## What to produce
Locate "Identify the document" in the data below, then output the line it is on and all following lines through the last, word for word. Skip any pictures.

[Page segmentation data]

::::

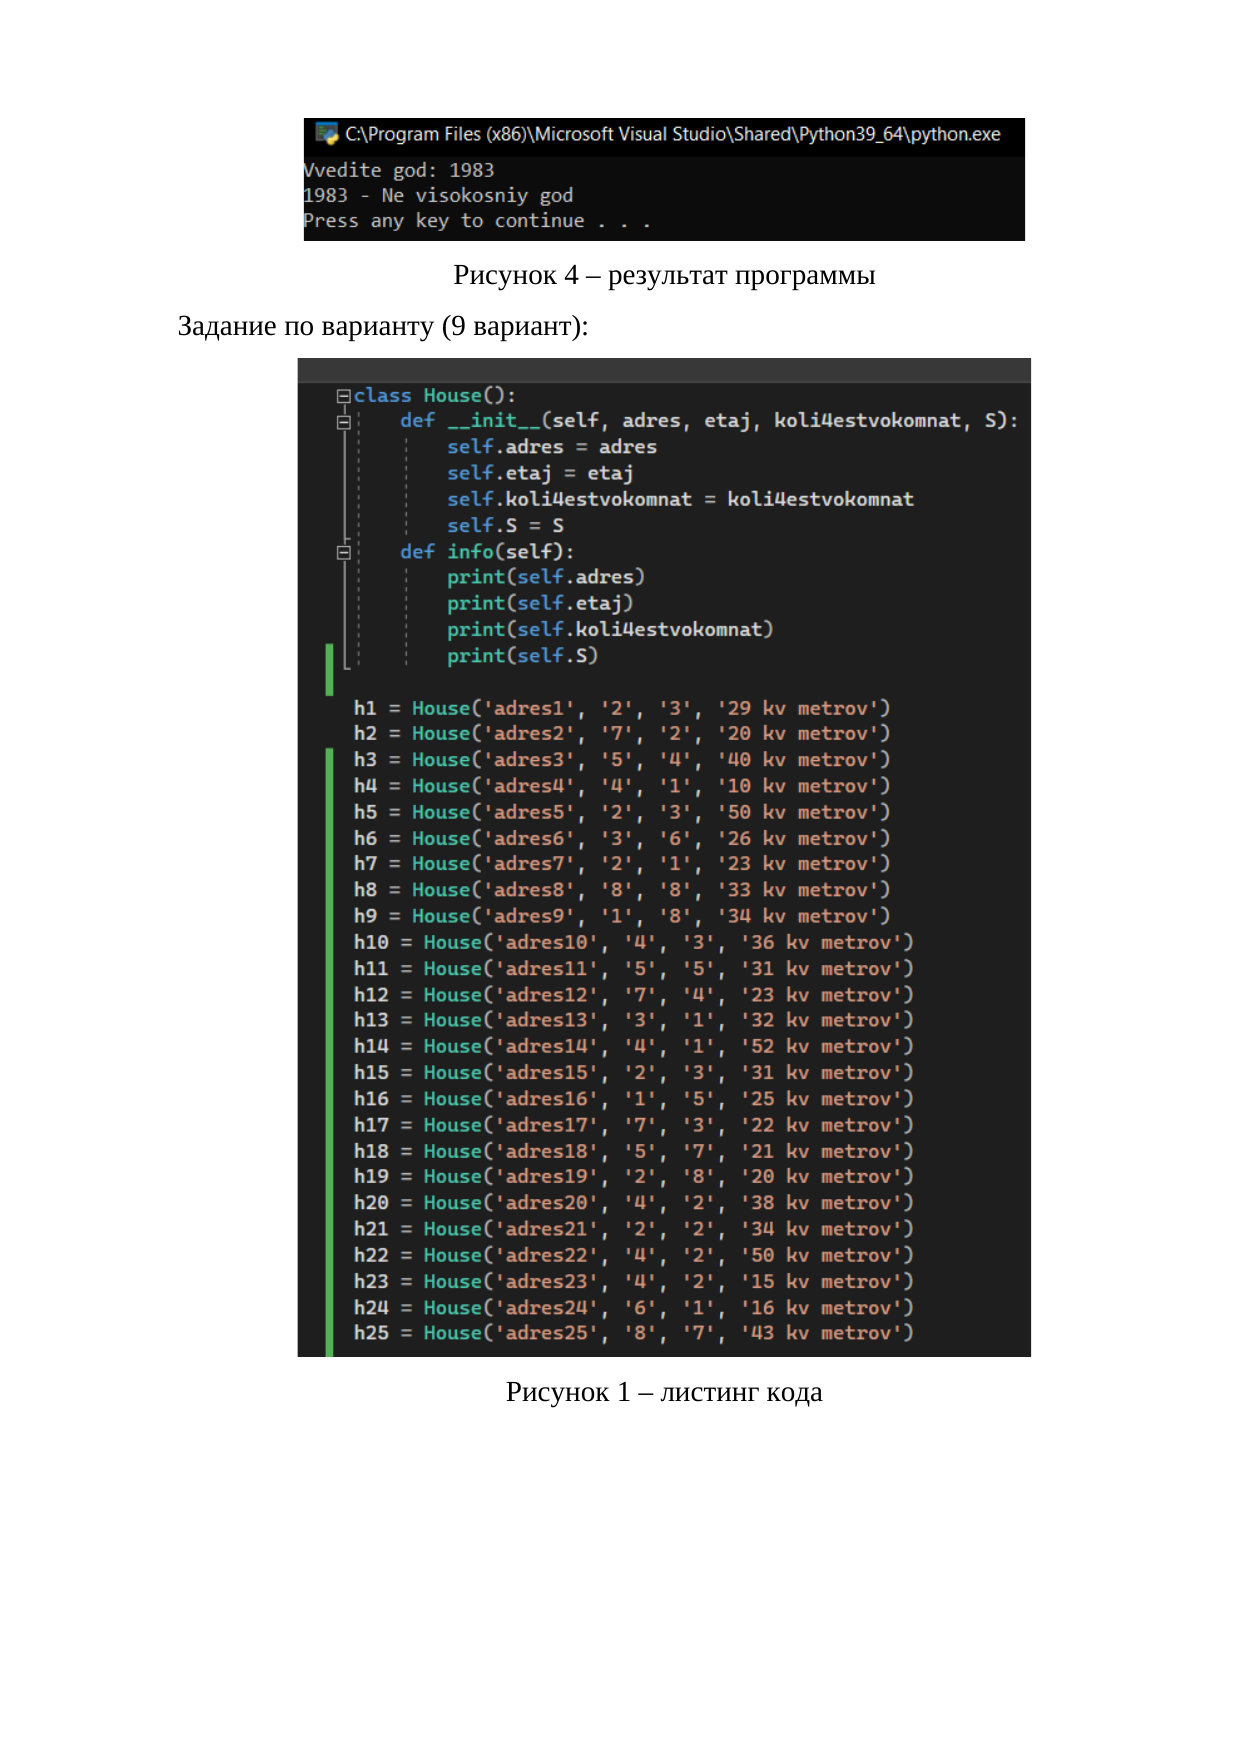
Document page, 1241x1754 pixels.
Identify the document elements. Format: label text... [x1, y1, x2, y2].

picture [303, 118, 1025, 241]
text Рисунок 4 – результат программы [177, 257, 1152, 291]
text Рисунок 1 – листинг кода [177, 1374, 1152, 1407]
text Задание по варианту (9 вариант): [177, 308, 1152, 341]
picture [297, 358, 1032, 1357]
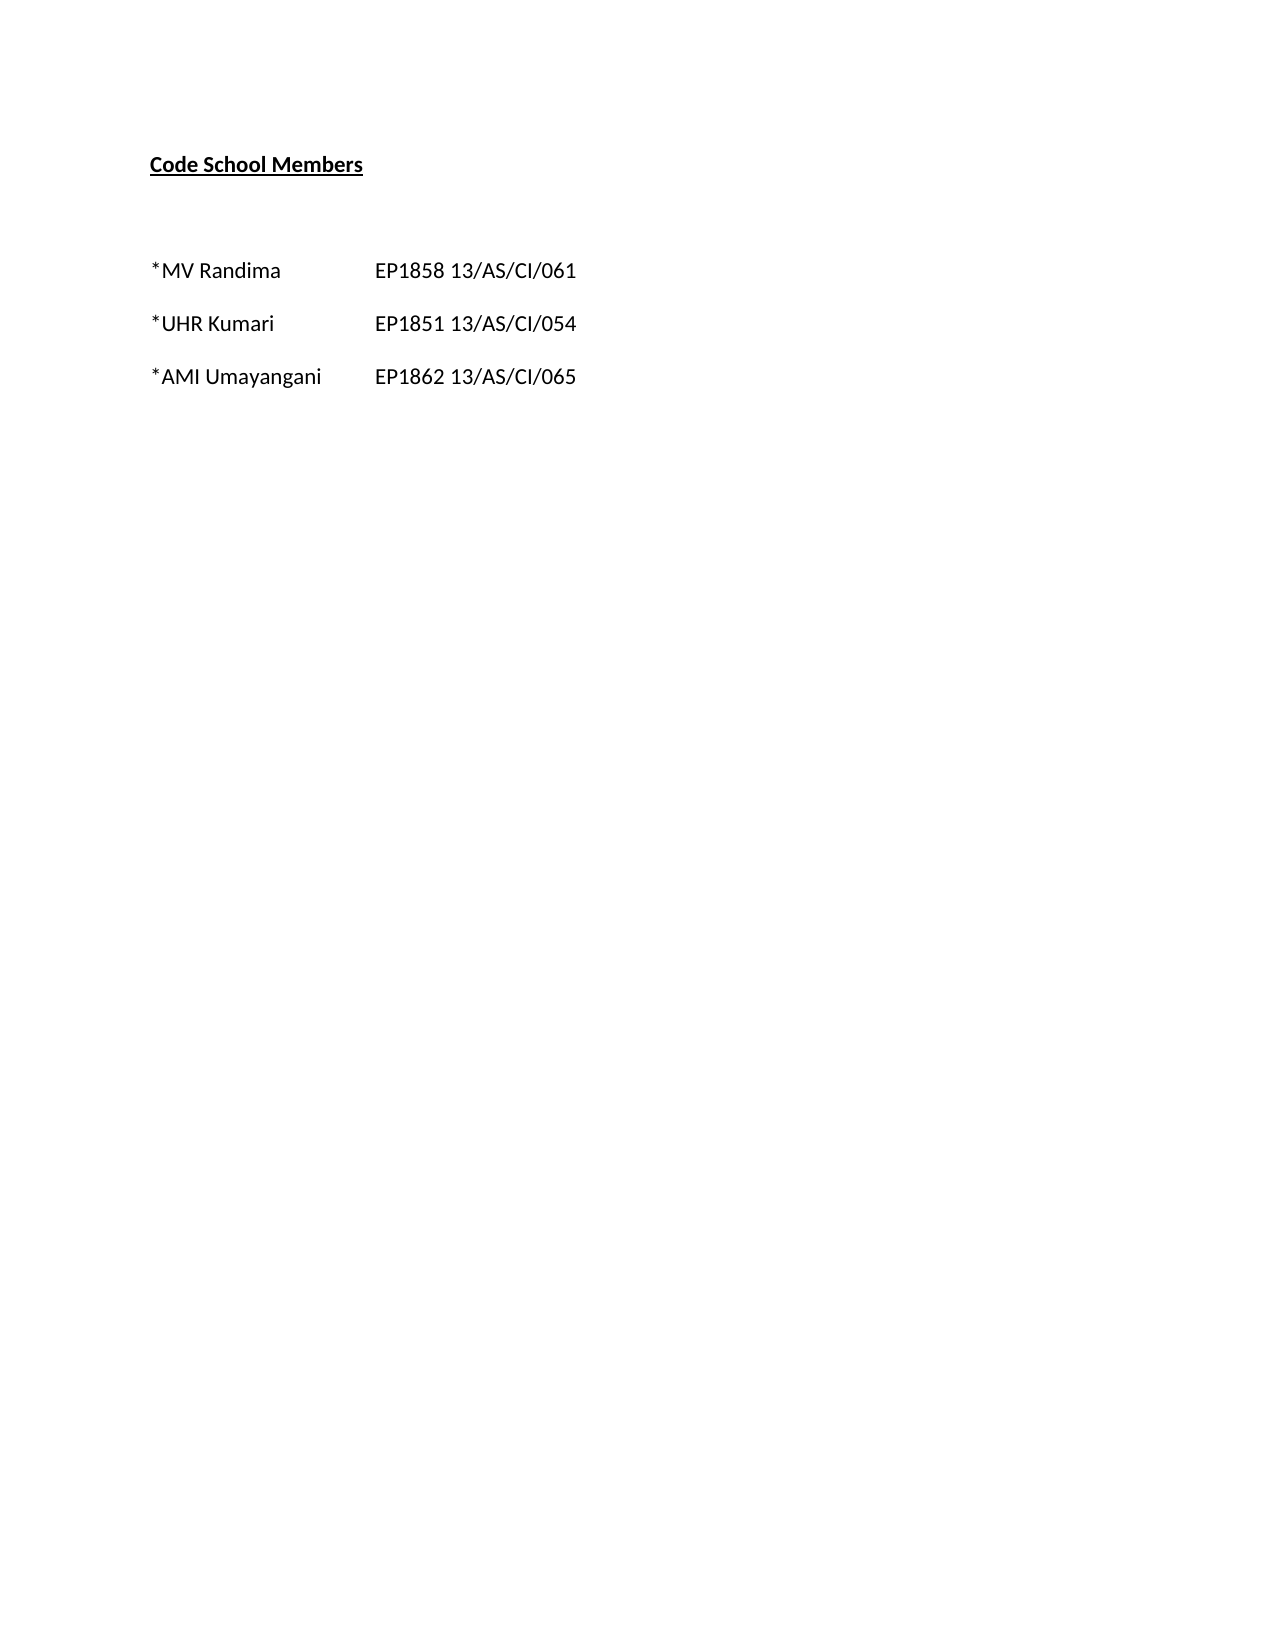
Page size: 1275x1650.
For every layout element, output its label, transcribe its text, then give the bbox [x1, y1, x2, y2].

::::

## Expected output
Identify the document elements. Format: label text... [x1, y1, x2, y2].

picture [303, 118, 1025, 241]
text Рисунок 4 – результат программы [177, 257, 1152, 291]
text Рисунок 1 – листинг кода [177, 1374, 1152, 1407]
text Задание по варианту (9 вариант): [177, 308, 1152, 341]
picture [297, 358, 1032, 1357]
Page size: 1275x1650.
For every layout element, output its label, transcribe its text, then give the bbox [x1, y1, x2, y2].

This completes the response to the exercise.